Car chaque fois qu'il l'appelait, chaque fois, il se sentait revenir en arrière. Une récurrence, une habitude, entre eux. L'invocation de souvenirs douloureux qu'ils avaient partagés sans le vouloir, qui les avaient liés sans qu'ils ne le souhaitent. Leur passé avait beau avoir été tumultueux, leur entente tout sauf facile, certaines incidences les avaient poussés à créer cette étrange loyauté qu'ils savaient à présent indéfectible.
Si Kyle savait que Zachary viendrait, il ne pouvait s'empêcher de se demander ce qu'il ferait si, un jour, son frère n'arrivait jamais. Comme une claque, un soubresaut de lucidité dans un esprit par trop embrumé. Si son frère disparaissait, par sa faute, il ne se le pardonnerait jamais. Il savait, oh, il savait que la réciproque était vraie. Mais il ne pouvait s'empêcher ce petit soupçon de terreur quand, au beau milieu de la nuit, il se retrouvait seul avec lui-même.
Seul, toujours trop seul.

L'humidité, le froid, et cette montée d'inquiétude affleuraient en frissons le long de sa peau. Ramassé sur lui-même, il jugea qu'il était certainement plus prudent de rester sous l'abribus, le temps que Zachary enfile ses chaussettes et son pantalon. L'alcool faisait valser ses pensées, sous ses boucles blondes, entraînant confusément l'adrénaline de son amnésie passagère, les débuts de la gueule de bois, la terreur de se retrouver seul. Des pensées insidieuses qui se frayaient une place dans son esprit, quoi qu'il fasse, s'il ne les retenait pas. Mais Zachary allait arriver, ce n'était qu'une question de temps.
Les minutes s'allongèrent, se chevauchèrent, marquées par les battements réguliers de la pluie sur le plastique épais de l'abribus. Un fracas rapide, qui envahissait son ouïe, qui gonflait le malaise à mesure que le temps passait. Son paquet de cigarettes se vidait trop vite. Trop fort. Ses doigts sanguinolents s'agitèrent sur un téléphone trop vide, trop éteint. Alors ils tirèrent sur les élastiques, à ses poignets. Il allait arriver. Un nouveau claquement. Arrête de faire le con, ça sert à rien de partir de là. Un énième claquement, assourdi par le tumulte de la mousson. T'es trop bourré pour prendre une bonne décision, Kyle, arrête. Il aurait pu, pourtant. Il aurait pu quitter cet abribus pour tenter de sautiller sur un pied jusqu'au Drunk Mermaid. Son QG. Là où Zachary, au moins, serait sûr de le trouver.
Un claquement, plus fort que les précédents.
Arrête les conneries, t'en as déjà assez fait.

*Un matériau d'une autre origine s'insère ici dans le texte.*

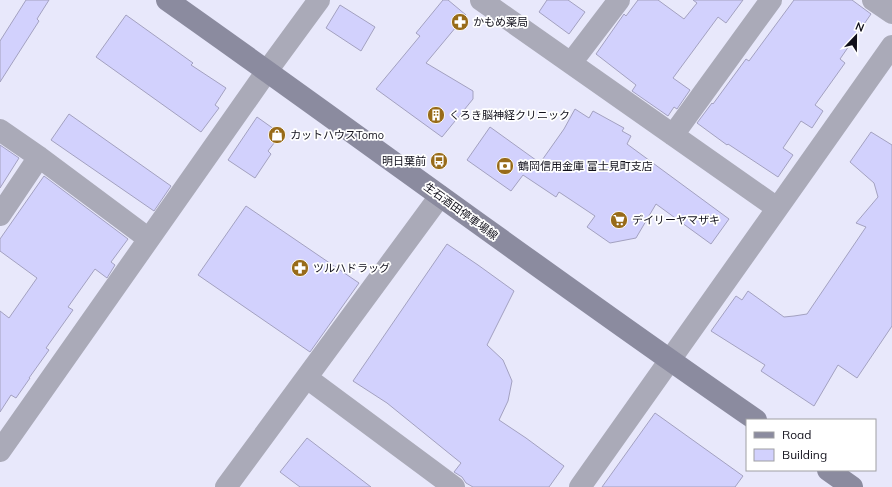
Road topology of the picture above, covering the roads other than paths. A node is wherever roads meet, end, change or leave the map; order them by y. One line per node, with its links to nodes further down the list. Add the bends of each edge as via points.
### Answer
1 (167, 0): 10 (main road, 生石酒田停車場線)
2 (319, 0): 10 (street)
3 (481, 0): 9 (street)
4 (619, 0): 9 (street)
5 (771, 0): 12 (street)
6 (873, 0): 7 (street)
7 (892, 13)
8 (892, 46): 15 (street)
9 (571, 63): 12 (street)
10 (267, 71): 14 (main road, 生石酒田停車場線); 17 (street)
11 (0, 130): 13 (street)
12 (673, 135): 15 (street)
13 (39, 157): 16 (street); 17 (street)
14 (440, 196): 18 (main road, 生石酒田停車場線); 19 (street)
15 (777, 208): 18 (street)
16 (0, 214)
17 (148, 240): 21 (street)
18 (670, 361): 20 (main road, 生石酒田停車場線); 25 (street)
19 (307, 378): 23 (street); 24 (street)
20 (755, 419)
21 (0, 451)
22 (829, 471): 26 (main road)
23 (226, 487)
24 (454, 487)
25 (580, 487)
26 (852, 487)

Il se recroquevilla sur lui même et, dans un soupir, finit par enfoncer son visage entre ses genoux. Il n'apprenait jamais. C'était son leitmotiv dans la vie, de ne jamais apprendre. Un leitmotiv qui s'était bien souvent manifesté en coups de poing dans la figure.

Finalement, le bruit d'un moteur. Certes étouffé par la pluie, mais qu'il aurait pu reconnaître entre mille. Le triton leva la tête, une bouffée d'euphorie réchauffant tout son système. Adressa un sourire solaire aux phares qui approchaient, toute négativité envolée instantanément. Parce que ça ne servait à rien de se laisser abattre. Parce qu'il y avait encore suffisamment d'alcool dans ses veines pour qu'il lui laisse la joie de prendre le dessus. Avec tout ce que ça impliquait.
Insensible aux reproches de son frère, il attrapa les chaussures au vol et se dépêcha d'enfiler celle qui lui manquait. Zachary pouvait brailler tout son saoul, il était quand même là. C'était la preuve directe qu'il n'était pas si con que ça, puisque l'appeler avait fonctionné. Gratifiant toujours son frère d'un sourire de merdeux, il s'empara du parapluie et tira sa capuche sur sa tête avant de se précipiter jusqu'à la porte ouverte. Quelques gouttes glissèrent sur sa peau, mais pas suffisamment. Heureusement.

La force de l'habitude. Son frère hurlait, et Kyle tirait sur le miroir côté passager pour évaluer l'étendue des dégâts. Tout le bas de sa mâchoire le lançait affreusement, et pour cause. Une marque rougeâtre ornait son visage, de la lèvre au menton, et sa lèvre inférieure déjà fendue commençait à se boursoufler. Le pire étant qu'il n'avait strictement aucune idée de comment il avait réussi à se faire ça.
Ce qui ne l'empêcha pas de se tourner vers Zachary. De le gratifier d'un nouveau sourire solaire, avec la satisfaction que sa réponse le ferait certainement hurler d'avantage.

-Tu veux savoir le mieux dans toute cette histoire ? J'ai absolument AUCUNE idée de comment j'ai choppé ça !

Le ton lourd de reproches de Zachary l'atteignait toujours, malgré tout ce qu'il pouvait potentiellement penser lors de leurs joutes oratoires. Parce qu'il était toujours là, ce moment. Ce moment d'impuissance où il se demandait ce qui arriverait s'ils n'étaient pas tous ensemble. Cet instant de lucidité, entre la vodka et le whisky, où Kyle réalisait qu'il était possible qu'il ne les revoit plus jamais. On ne prouve jamais suffisamment aux gens qu'on aime que, justement, on les aime. Kyle ne le prouvait jamais assez, tout en étant incapable de le dire autrement qu'en bravades insolentes.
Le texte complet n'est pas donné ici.